Will any other aircraft (besides the 152) enter a tail slide if you zoom climb straight up and do your best to keep the nose vertical? After the 152 thread a week or two ago, I tried some offline maneuvers with some pretty funny results: lots of tail-spinning deaths in the 152, but I was unable to get any other aircraft to mimic the 'maneuver.':lol And I tried many, many times without success.
What seems clear is that the CoG is far behind the CoL. Without rudder input, every aircraft in the AH planeset yaws during a roll. What's different is that the 152 yaws much more violently, as if part of the v-stab were missing. This "fishtailing" effect is due to the CoG being too far aft, and not due to the lengthened wingspan, as some have suggested. But fishtailing is actually a bad description of the 152s behavior: what actually happens is that the heavy tail stays put during a roll, and it's the nose that wallows around (afterwards, the tail has to catch up to the pulling prop). In other aircraft, the CoL and CoG are much closer together, so even during an uncoordinated roll or turn, there is not so much ballast swinging from side to side.
To repeat the point, what I find remarkable is that I am unable to force any other aircraft into a tail-slide or tail-spin, and in the 152 this is accomplished without hard maneuvering.
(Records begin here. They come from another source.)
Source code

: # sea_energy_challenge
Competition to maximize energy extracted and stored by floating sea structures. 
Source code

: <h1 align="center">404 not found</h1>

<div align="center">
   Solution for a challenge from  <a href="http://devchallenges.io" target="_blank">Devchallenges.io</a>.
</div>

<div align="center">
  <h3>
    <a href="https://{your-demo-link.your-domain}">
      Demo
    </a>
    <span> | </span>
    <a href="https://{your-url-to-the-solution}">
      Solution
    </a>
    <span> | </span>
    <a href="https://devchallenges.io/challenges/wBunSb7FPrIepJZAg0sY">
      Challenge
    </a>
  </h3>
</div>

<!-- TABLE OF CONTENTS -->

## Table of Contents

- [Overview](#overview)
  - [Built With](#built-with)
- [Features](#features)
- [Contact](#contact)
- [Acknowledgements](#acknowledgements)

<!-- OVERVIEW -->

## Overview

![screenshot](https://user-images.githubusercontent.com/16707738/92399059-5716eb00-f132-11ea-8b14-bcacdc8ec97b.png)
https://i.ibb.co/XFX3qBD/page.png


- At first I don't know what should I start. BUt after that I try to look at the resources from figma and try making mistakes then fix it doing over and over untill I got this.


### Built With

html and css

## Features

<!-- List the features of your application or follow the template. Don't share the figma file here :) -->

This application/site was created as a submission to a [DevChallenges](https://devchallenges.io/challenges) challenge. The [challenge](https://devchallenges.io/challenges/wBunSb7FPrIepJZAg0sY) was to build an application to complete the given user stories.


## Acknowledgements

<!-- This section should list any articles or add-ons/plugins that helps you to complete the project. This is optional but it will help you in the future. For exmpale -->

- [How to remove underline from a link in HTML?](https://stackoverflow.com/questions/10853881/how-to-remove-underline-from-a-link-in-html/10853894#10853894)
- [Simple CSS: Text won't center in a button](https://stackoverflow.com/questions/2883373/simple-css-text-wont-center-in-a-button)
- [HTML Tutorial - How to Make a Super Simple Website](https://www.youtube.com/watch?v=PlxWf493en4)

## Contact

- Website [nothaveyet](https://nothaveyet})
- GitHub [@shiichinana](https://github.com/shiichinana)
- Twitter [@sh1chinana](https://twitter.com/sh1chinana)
Either this aircraft was poorly designed to begin with, or it is not modeled correctly. One of the two has to stick.
I've seen online flight sims develop over many years, and no one can deny that errors do creep in from time to time, and eventually are found out. Yes, I'm saying HT isn't super-human, and I've seen enough of his fixes in the past not to be surprised if we see one in the future. There are always people who defend things as they are now until they're blue in the face, and then later they'll say they always knew "minor adjustments" would have to be made. A bunch of us have already gone on record in the previous thread with opinions about the 152 fm. We'll see who time vindicates.